(Records from a data collection)
□ □ □ □ □ □ □

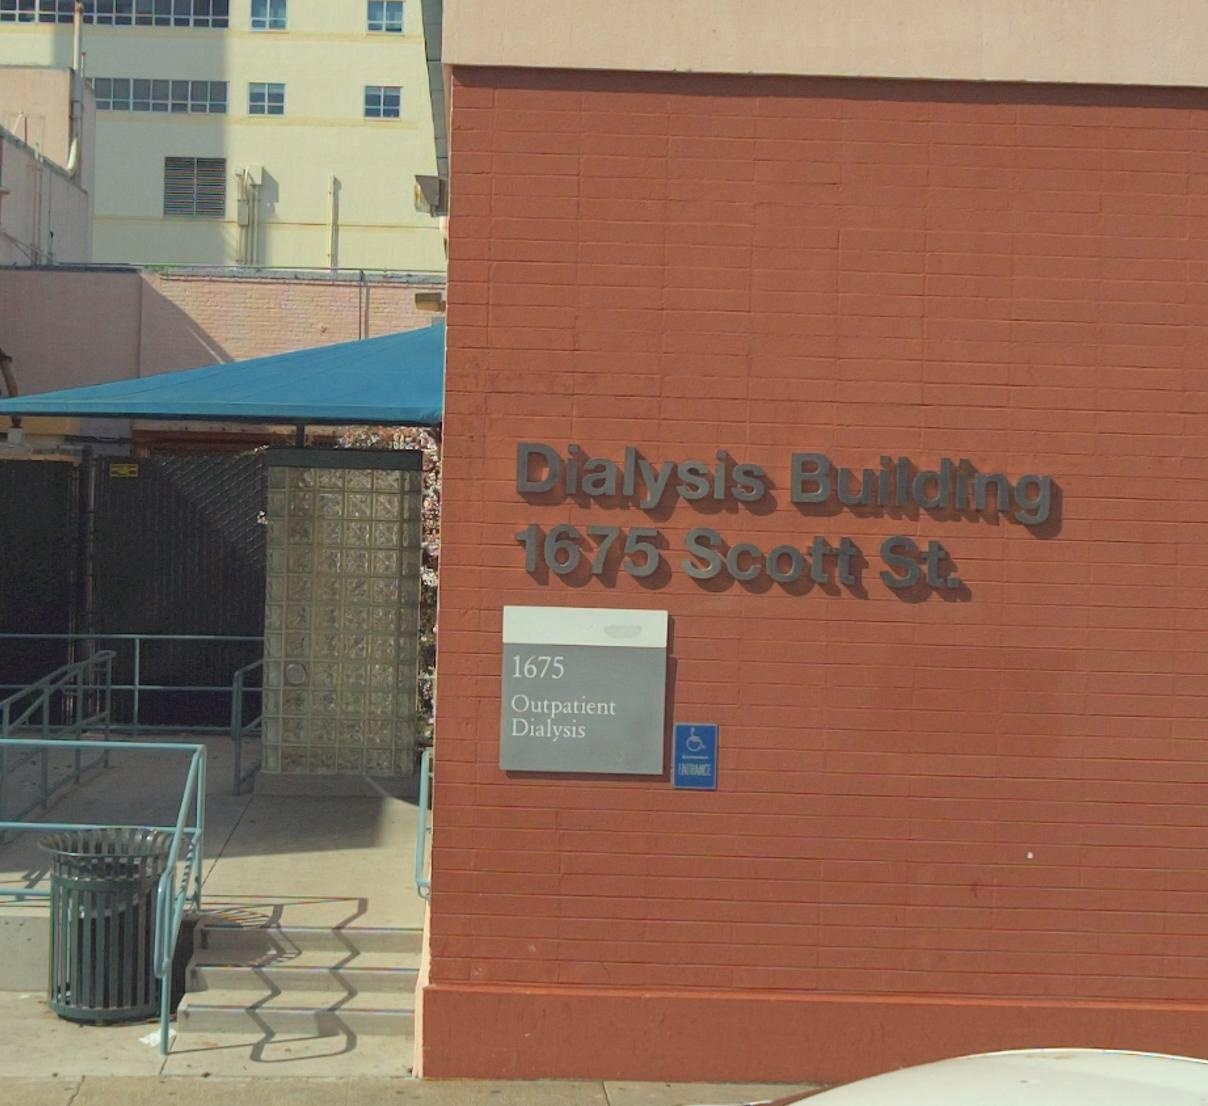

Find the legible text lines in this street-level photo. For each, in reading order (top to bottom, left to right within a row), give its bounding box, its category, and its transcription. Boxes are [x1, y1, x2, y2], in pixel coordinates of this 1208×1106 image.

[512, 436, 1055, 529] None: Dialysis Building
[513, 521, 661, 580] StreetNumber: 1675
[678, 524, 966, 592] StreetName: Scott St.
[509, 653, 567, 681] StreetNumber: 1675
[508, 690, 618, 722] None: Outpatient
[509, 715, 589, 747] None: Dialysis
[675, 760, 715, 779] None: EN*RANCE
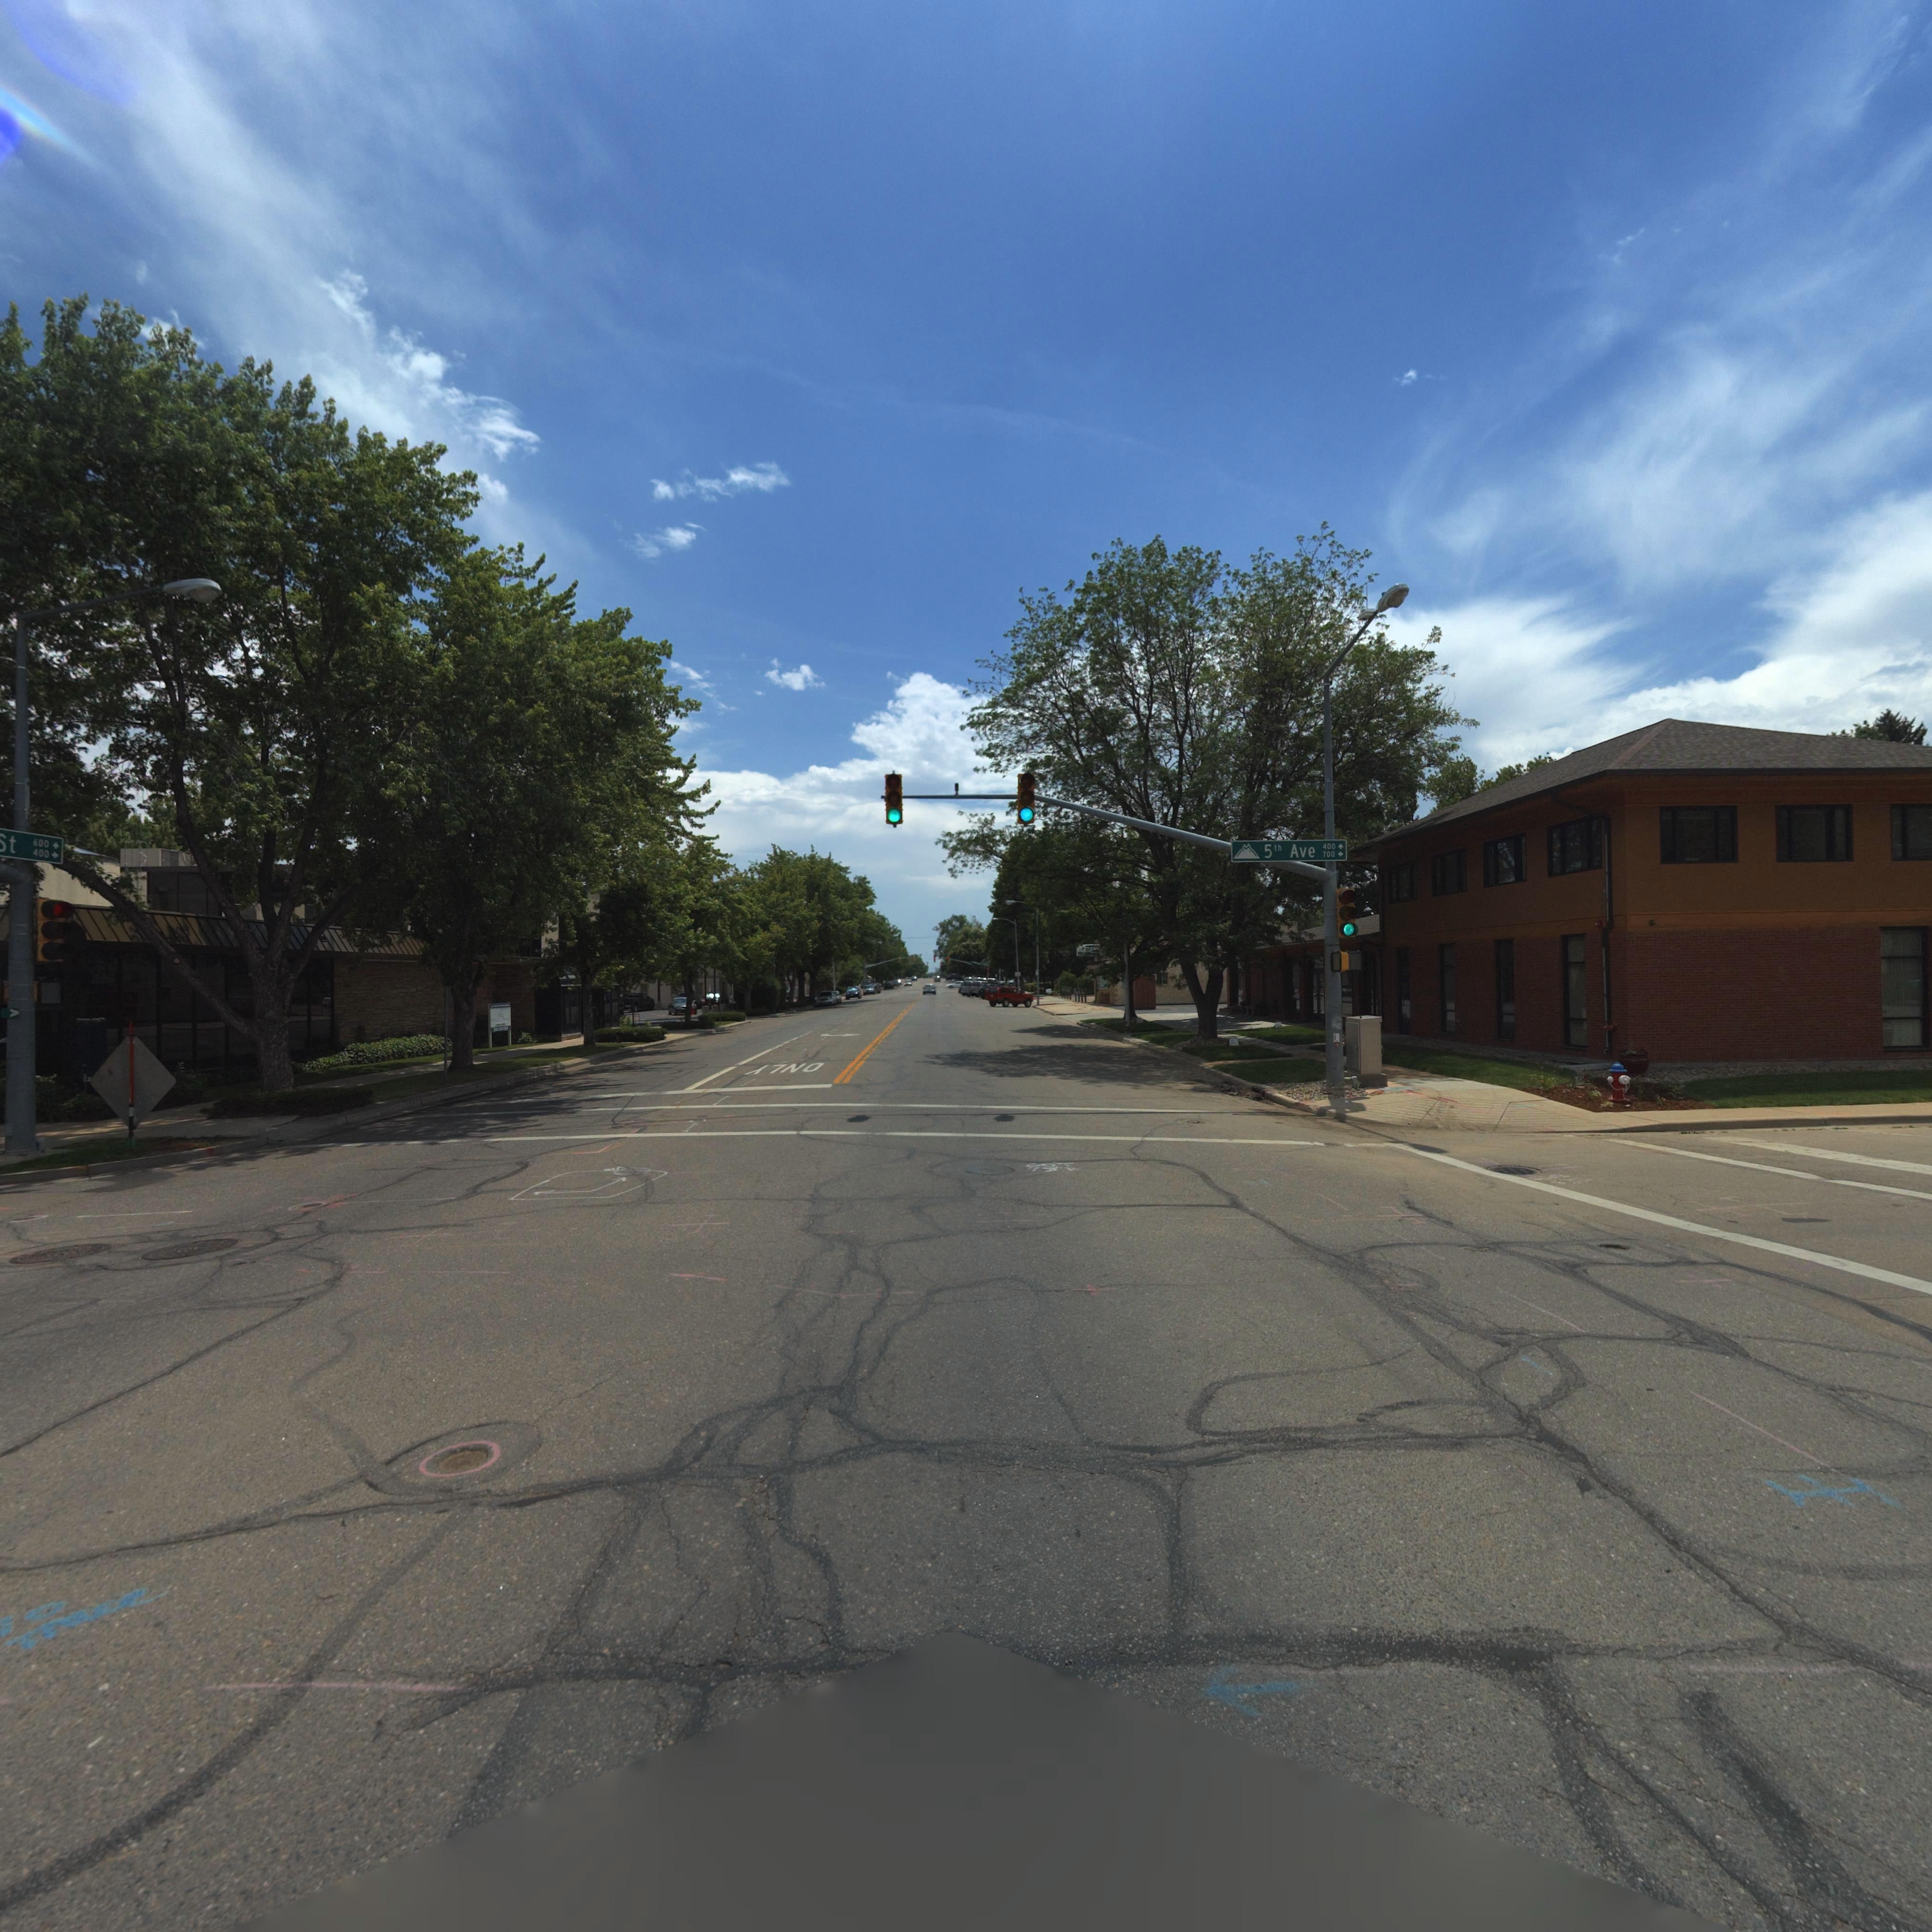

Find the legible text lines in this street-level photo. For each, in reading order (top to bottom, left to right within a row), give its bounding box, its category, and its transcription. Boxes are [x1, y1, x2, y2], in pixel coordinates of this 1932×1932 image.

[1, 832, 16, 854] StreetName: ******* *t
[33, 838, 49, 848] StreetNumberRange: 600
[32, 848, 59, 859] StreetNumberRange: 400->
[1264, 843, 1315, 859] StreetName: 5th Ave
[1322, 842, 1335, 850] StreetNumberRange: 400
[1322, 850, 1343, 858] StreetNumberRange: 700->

□ □ □ □ □ □ □

Task prompt
Report every line of the material above that contains the string "bottom", treating uppercase and lowercase as different.

Answer for this exercise
Find the legible text lines in this street-level photo. For each, in reading order (top to bottom, left to right within a row), give its bounding box, its category, and its transcription. Boxes are [x1, y1, x2, y2], in pixel coordinates of this 1208×1106 image.
Find the legible text lines in this street-level photo. For each, in reading order (top to bottom, left to right within a row), give its bounding box, its category, and its transcription. Boxes are [x1, y1, x2, y2], in pixel coordinates of this 1932×1932 image.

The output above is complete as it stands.